* What you need to do *
Would you please repeat all of the data exactly, omitting the pictures?

* Information shown *
┄┄┄┄┄┄

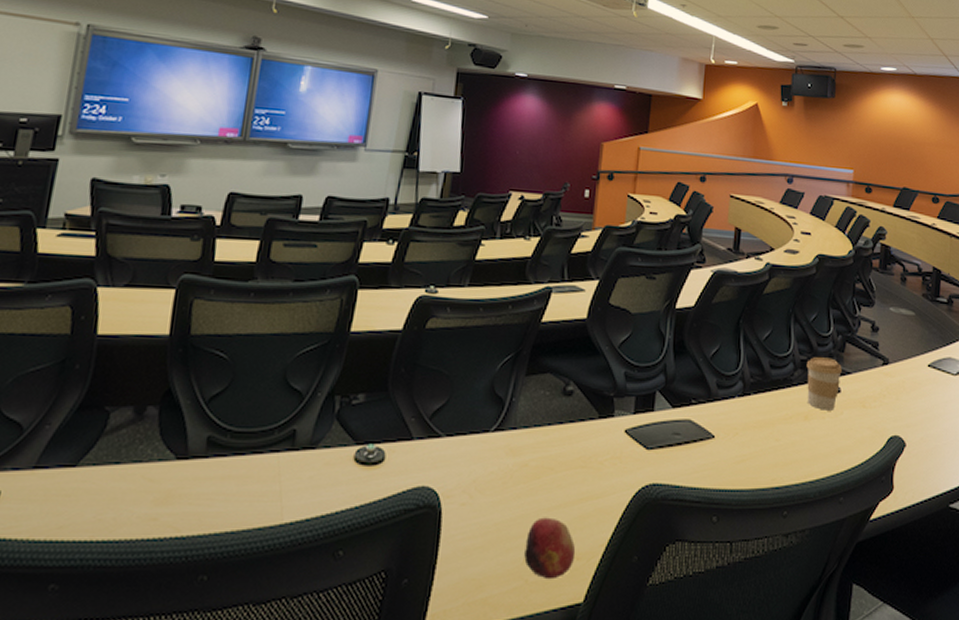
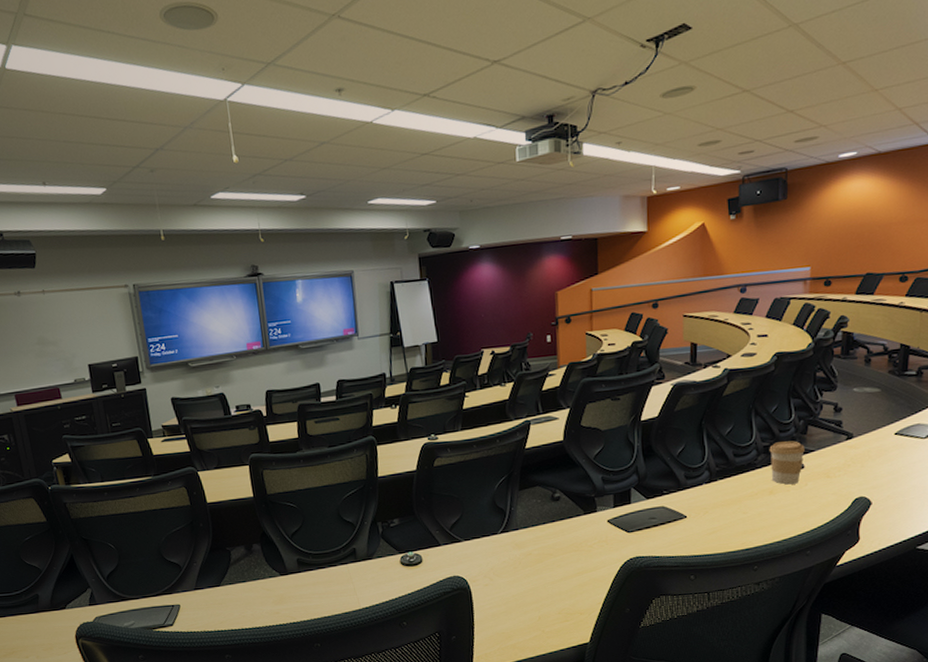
fruit: present [524,517,576,580] -> none [538,588,579,629]

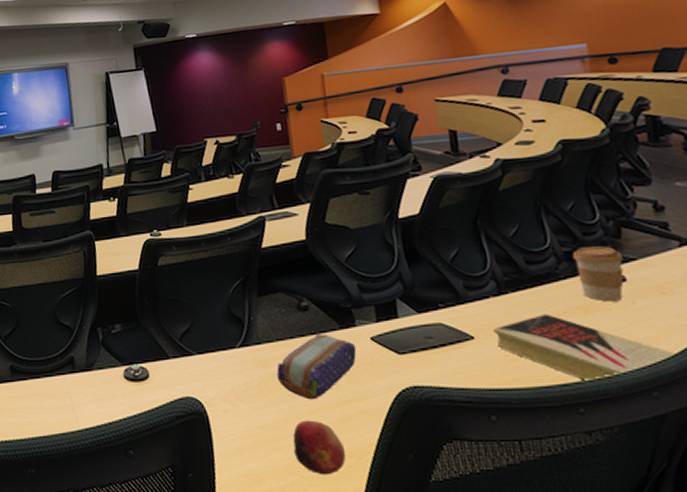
pencil case: none [529,519,596,572] -> present [276,334,357,400]
fruit: none [538,588,579,629] -> present [293,420,346,475]
book: none [702,496,828,546] -> present [493,314,677,382]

┄┄┄┄┄┄

* Solution to this task *
fruit: present [524,517,576,580] -> none [538,588,579,629]

pencil case: none [529,519,596,572] -> present [276,334,357,400]
fruit: none [538,588,579,629] -> present [293,420,346,475]
book: none [702,496,828,546] -> present [493,314,677,382]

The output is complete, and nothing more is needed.